• _What to do_
Print all entries below exactly, without images.

┏━━

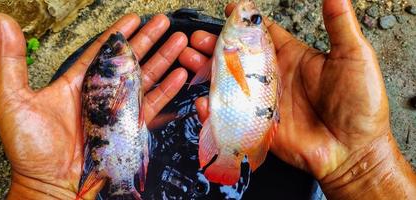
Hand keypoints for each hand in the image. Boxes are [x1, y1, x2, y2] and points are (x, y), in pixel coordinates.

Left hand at [0, 13, 187, 198]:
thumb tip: (3, 22)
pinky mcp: (128, 128)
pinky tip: (178, 76)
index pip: (101, 51)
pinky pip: (151, 105)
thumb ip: (12, 60)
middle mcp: (99, 94)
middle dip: (149, 40)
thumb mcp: (13, 99)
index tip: (134, 18)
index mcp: (76, 83)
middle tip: (164, 24)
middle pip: (129, 60)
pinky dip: (166, 90)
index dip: (118, 33)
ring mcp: (116, 111)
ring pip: (145, 79)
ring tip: (179, 43)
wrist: (50, 183)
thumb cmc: (30, 148)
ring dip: (163, 60)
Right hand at [179, 1, 415, 198]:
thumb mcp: (354, 57)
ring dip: (205, 70)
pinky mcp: (257, 125)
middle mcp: (272, 77)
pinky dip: (212, 109)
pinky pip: (230, 115)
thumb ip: (339, 24)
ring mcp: (262, 102)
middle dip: (214, 45)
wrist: (355, 150)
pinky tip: (202, 100)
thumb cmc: (360, 103)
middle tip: (197, 38)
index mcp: (290, 56)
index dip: (244, 20)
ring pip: (227, 82)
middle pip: (236, 55)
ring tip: (188, 59)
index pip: (261, 32)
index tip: (229, 9)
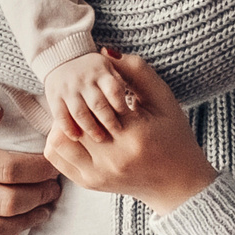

┗━━

• _Answer to this problem_
Hand keypoints for each hand in the image. Boxes are [x1, y1, x2, y2] and points are (x, y), in pixel coordinates.

Left hand at [0, 13, 187, 198]:
thumb tip: (3, 22)
pinky mcp: (128, 128)
pinky tip: (178, 76)
index pip: (101, 51)
pinky pip: (151, 105)
thumb ip: (12, 60)
middle mcp: (99, 94)
middle dip: (149, 40)
thumb mcp: (13, 99)
index tip: (134, 18)
index mcp: (76, 83)
middle tip: (164, 24)
middle pip: (129, 60)
pinky dip: (166, 90)
index dip: (118, 33)
ring mcp: (116, 111)
ring pip: (145, 79)
ring tip: (179, 43)
wrist: (50, 183)
thumb cmc: (30, 148)
ring dip: (163, 60)
Right hand at [179, 1, 415, 198]:
thumb mcp: (354, 57)
ring dip: (205, 70)
pinky mcp: (257, 125)
middle mcp: (272, 77)
pinky dip: (212, 109)
pinky pip: (230, 115)
thumb ip: (339, 24)
ring mcp: (262, 102)
middle dip: (214, 45)
wrist: (355, 150)
pinky tip: (202, 100)
thumb cmc: (360, 103)
middle tip: (197, 38)
index mcp: (290, 56)
index dip: (244, 20)
ring pip: (227, 82)
middle pip: (236, 55)
ring tip: (188, 59)
index pip: (261, 32)
index tip: (229, 9)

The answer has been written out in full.